There’s been a cross-country furor about the recent conviction of sadist and international sex tourist Donald Bakker.
I saw mention of it online, and caught Bakker’s homely visage staring at me from any number of newspaper boxes. My reaction was mostly to shudder and move along.
Another predatory pedophile. Yuck. I’m glad he’s been caught.
Then, as I was plotting out the column for this month, my brainy sweetie leaned over my shoulder and said, “What about that sex tourist guy? Aren’t you going to write something about him?”
“Huh?” I said. “Why?”
“You write about BDSM stuff, right?” she said, patiently, as if teaching algebra to a small child.
“Yeah, so why should I…? Oh. Oh crap.”
You see, it had never occurred to me to form a connection between what Bakker was doing with unwilling local sex workers and foreign children, and what me and you and us and our friends are doing in our bedrooms and plush dungeons.
Yet, sadly, some of the acts of sadism, his and ours, might sound the same to the segment of the greater population that doesn’t know and love our queer and kinky community.

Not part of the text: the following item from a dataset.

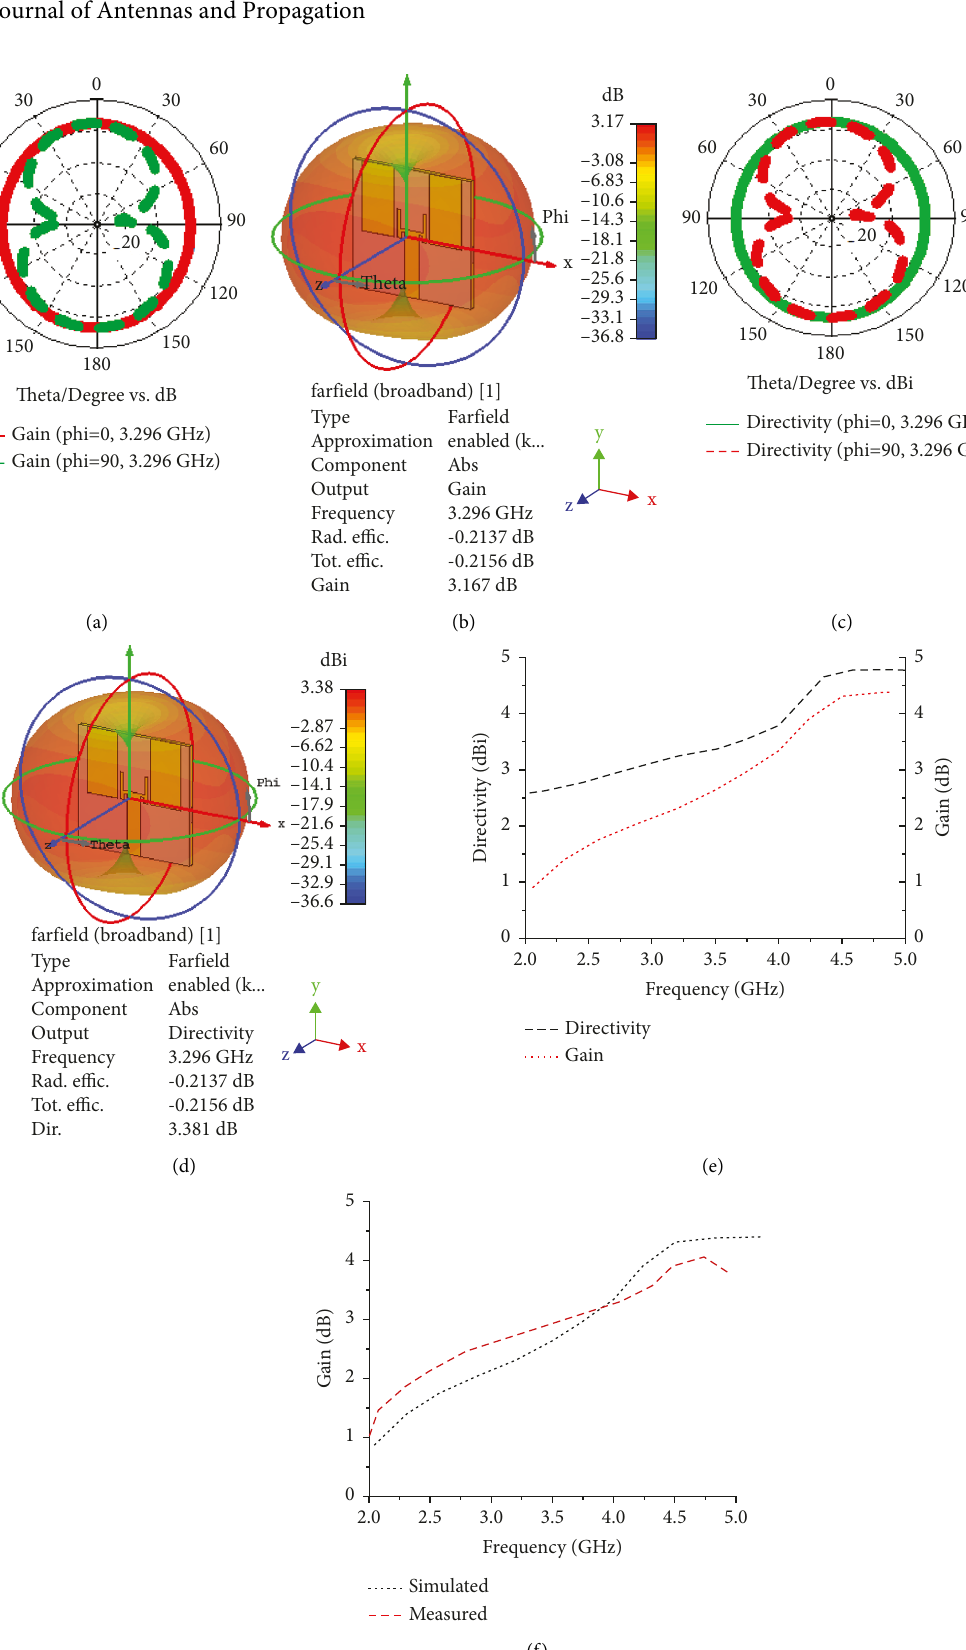
Figure 6: Gain and directivity of the inset fed MPA. (a) Gain (polar). (b) Gain (3D). (c) Directivity (polar). (d) Directivity (3D). (e) Simulated gain and directivity. (f) Simulated and measured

So I thought about it for a while. Is Bakker the leather community’s little lost lamb?
If he’d been exposed to the real-life pansexual leather community as a young adult, would he have understood about the importance of informed consent?
What if he’d gone to a casual monthly BDSM munch and met some women who happened to share a taste for extreme sensation? Would a caring mentor have made the difference, taking him under a leather-clad arm, and carefully pointing out the difference betwixt fantasy and reality?
Are Bakker’s sexual behaviours and mine secretly the same, differing only in degree and legality? Well, also differing markedly in morality and, goddamn it, the victimization of women and children. Ah. That’s the key.
There’s a reason kinksters speak so fondly of power exchange. For a really hot scene, you get together with another equal-in-power human being, and one of you agrees to lend his or her power of decision-making to the other for a predetermined length of time.
My personal thrill comes from the realization of the gift given by the powerful, self-aware women who might choose to offer submission to me.
Addicted sex workers-who are so estranged from the protection of our society that they don’t dare report sadistic assaults-and young children in Cambodian brothels have no power left to lend.
I don’t think a kindly mentor would have helped. Bakker wasn’t playing bedroom games with the lending of power.
He was torturing those who were powerless to resist. And that kind of man could never, ever be one of my people.